国税庁の「令和4年分相続税の申告事績の概要」を見ると、亡くなった人のうち相続税の申告を行った人の割合は9.6%。この中には、申告して小規模宅地等の特例や配偶者の税額軽減を適用して相続税が非課税となった人も含まれる。そのため、実際に相続税を負担した人はさらに少ないと考えられる。

とはいえ、不動産や株式の価格高騰を背景に、相続税の課税対象者はじわじわと増加している。地価の高いエリアに戸建ての実家がある人は、相続税の心配をしておいた方がいいかもしれない。
基礎控除以下なら非課税

相続税には「3000万円+相続人の数×600万円」の基礎控除があり、それを超えた額が課税対象となる。超えた額を法定相続割合に応じて分割取得した場合の額に税率をかけて相続税額を算出し、合算。それを再度相続人の取り分に応じて振り分け、負担額を割り出すのが計算の流れだ。最後に配偶者の税額軽減や兄弟姉妹、おい・めいなら2割加算といった各相続人の立場に応じて調整する。
参考までに、相続人の構成と基礎控除を引く前の課税価格でおおよその相続税の総額が分かる早見表を掲載した。前回の課税価格(課税される相続財産)を当てはめてみてほしい。

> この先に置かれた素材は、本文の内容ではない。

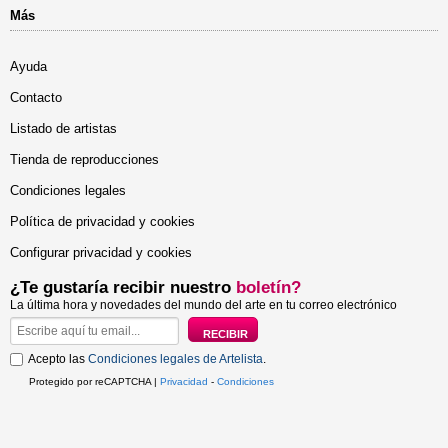
Más
Ayuda
Contacto
Listado de artistas
Tienda de reproducciones
Condiciones legales
Política de privacidad y cookies
Configurar privacidad y cookies
¿Te gustaría recibir nuestro
boletín?
La última hora y novedades del mundo del arte en tu correo electrónico
Acepto las
Condiciones legales de Artelista
.
Protegido por reCAPTCHA |
Privacidad
-
Condiciones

相続税がかかる場合、実際に相続が発生してしまうと10カ月以内の申告というゴールを目指して慌ただしく準備を進めていくことになり、節税を検討する余裕はあまりない。相続発生後に活用できる節税策も限られる。相続税がかかることが分かっているなら、親が元気なうちから対策を考えたい。
注目高まる孫への生前贈与の注意点
税理士の福田浩彦さんは、今年から相続関連の税制が大きく変わったことで孫への生前贈与が注目されていると指摘する。子が存命であれば孫は相続人でなく、孫への贈与は持ち戻しの対象にならないからだ。しかし、次のような点には注意が必要だという。
「孫が祖父母から生前贈与を受けていた場合、祖父母の死後に孫が相続財産を受け取ると、持ち戻しの規定が適用されます。例えば、祖父母が自分たちを契約者、被保険者にして孫を受取人とする生命保険をかけていた場合は祖父母の死後に孫が死亡保険金を受け取ることになり、孫への生前贈与でも持ち戻しの対象になります」

上に一般的な相続税対策をまとめたが、生命保険の非課税枠(相続人×500万円)、相続財産の評価額を抑えられる不動産の活用など、様々な手法がある。
とはいえ、節税に走り過ぎて相続でもめるようでは元も子もない。福田さんは自身の経験から「相続は人それぞれなので、どの節税策が有効かは家庭によって異なる」と話す。早い段階から専門家の意見を聞いておくのも手だろう。